You may want to look at aproximate median finding.

These methods can often be generalized to finding arbitrary quantiles with a reasonable precision; and quantiles are good for distributing your work load.

Here's my take, using two passes over the data set.

sample 10000 objects from your data set.
Solve your problem for the sample objects.
Re-scan your data set, assigning each object to the nearest interval from your sample, and tracking the minimum and maximum of each interval.
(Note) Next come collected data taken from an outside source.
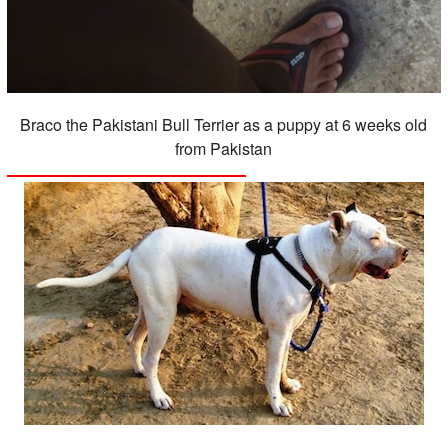
Braco the Pakistani Bull Terrier as a puppy at 6 weeks old
from Pakistan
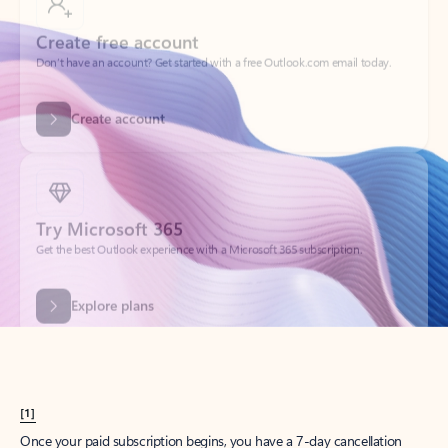
Create account
Try Microsoft 365
Get the best Outlook experience with a Microsoft 365 subscription.
Explore plans
[1]
Once your paid subscription begins, you have a 7-day cancellation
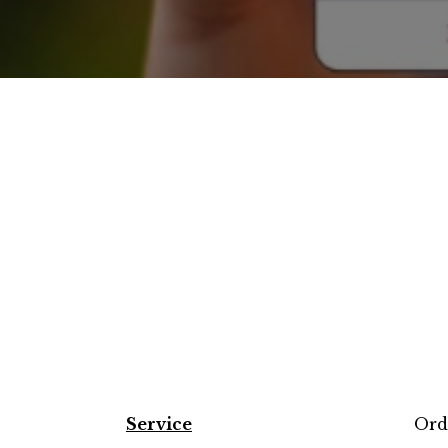
Service
Ord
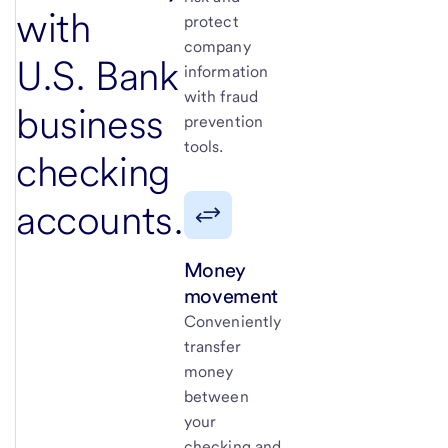
with
protect
company
U.S. Bank
information
with fraud
business
prevention
tools.
checking
accounts.
Money
movement
Conveniently
transfer
money
between
your
checking and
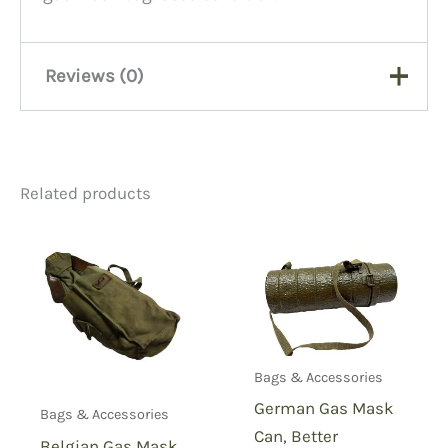
Reviews (0)
There are no reviews yet.
Related products
Be the first to review “WW2
Gas Mask Bag”
You must be
logged in
to post a review.
Bags & Accessories
German Gas Mask
Bags & Accessories
Can, Better
Belgian Gas Mask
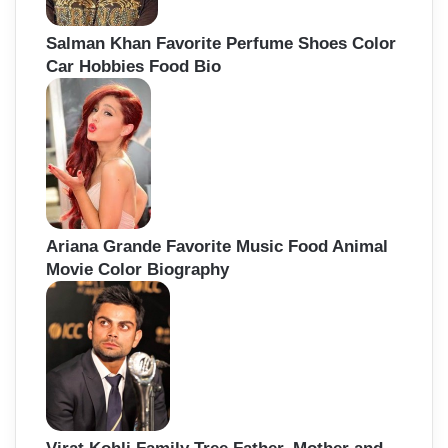
Salman Khan Favorite Perfume Shoes Color
Car Hobbies Food Bio
Ariana Grande Favorite Music Food Animal
Movie Color Biography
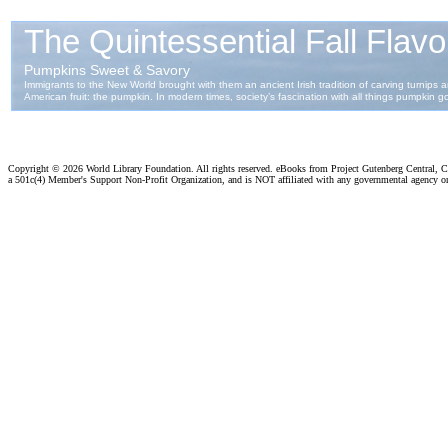
Copyright ©
2026 World Library Foundation. All rights reserved. eBooks from Project Gutenberg Central, Cl
a 501c(4) Member's Support Non-Profit Organization, and is NOT affiliated with any governmental agency o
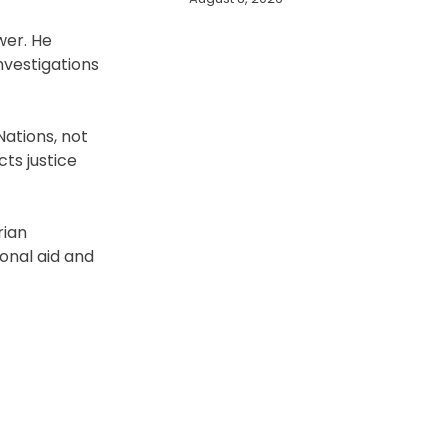
wer. He
nvestigations
Nations, not
ts justice
rian
ional aid and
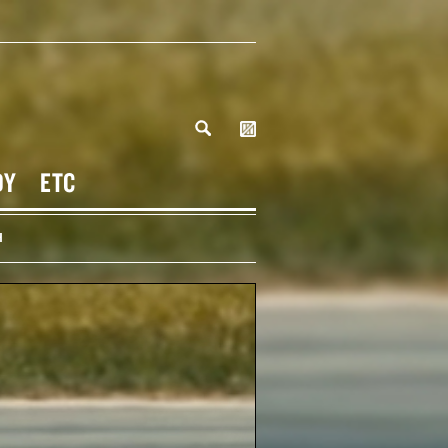
DY
ETC
H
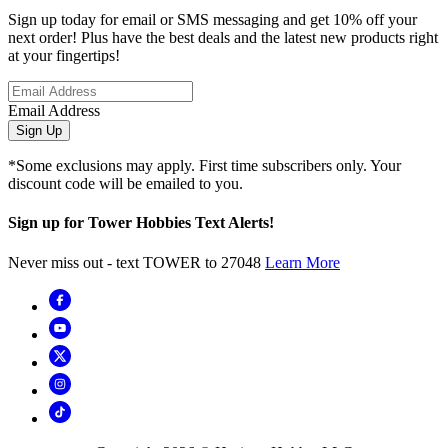
Sign up today for email or SMS messaging and get 10% off your
next order! Plus have the best deals and the latest new products right
at your fingertips!
Email Address
Sign Up
*Some exclusions may apply. First time subscribers only. Your
discount code will be emailed to you.
Sign up for Tower Hobbies Text Alerts!
Never miss out - text TOWER to 27048
Learn More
If your gaps are prominent enough, they should still be visible in the sample. The second pass is only to refine the interval boundaries.

Question 4

Split the total range into buckets. The bucket boundaries X_i should be spaced in an appropriate way, like e.g. linearly X_i=16*i. Other options would be quadratic spacing like X_i=4*i*i or logarithmic X_i=2^(i/16), here the total number of buckets would be smaller but finding the right bucket for a given number would be more effort. Each bucket is empty or non-empty, so one bit would be sufficient.
You iterate over the set of numbers, and for each number you mark its bucket as non-empty. Then the gaps between your intervals are represented by series of empty buckets. So now you find all sufficiently long series of empty buckets, and you have the interval gaps. The accuracy of the interval boundary will be determined by the bucket size, so assuming a bucket size of 16 you interval border is off by at most 15. If the max number is 2²⁶ and buckets are size 16 and you use one bit for each bucket you need 2¹⁹ byte, or 512kB of memory.